* _WHAT IS REQUIRED_:
When a line below contains the string "format", show that line.

[Saved entries]
========================
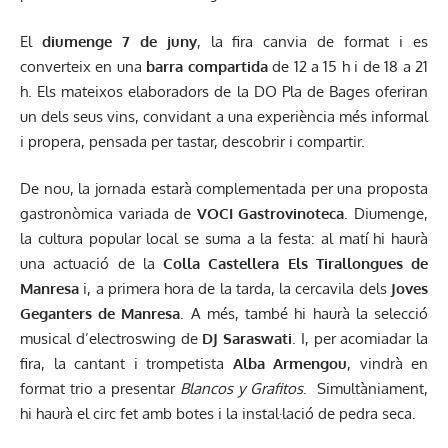
El
diumenge 7 de juny
, la fira canvia de format i es
converteix en una
barra compartida
de 12 a 15 h i de 18 a 21
h. Els mateixos elaboradors de la DO Pla de Bages oferiran
un dels seus vins, convidant a una experiència més informal
i propera, pensada per tastar, descobrir i compartir.
De nou, la jornada estarà complementada per una proposta
gastronòmica variada de
VOCI Gastrovinoteca
. Diumenge,
la cultura popular local se suma a la festa: al matí hi haurà
una actuació de la
Colla Castellera Els Tirallongues de
Manresa
i, a primera hora de la tarda, la cercavila dels
Joves
Geganters de Manresa
. A més, també hi haurà la selecció
musical d’electroswing de
DJ Saraswati
. I, per acomiadar la
fira, la cantant i trompetista
Alba Armengou
, vindrà en
format trio a presentar
Blancos y Grafitos
. Simultàniament,
hi haurà el circ fet amb botes i la instal·lació de pedra seca.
========================
* _RESULT OF THE EXERCISE_:
, la fira canvia de format i es
format trio a presentar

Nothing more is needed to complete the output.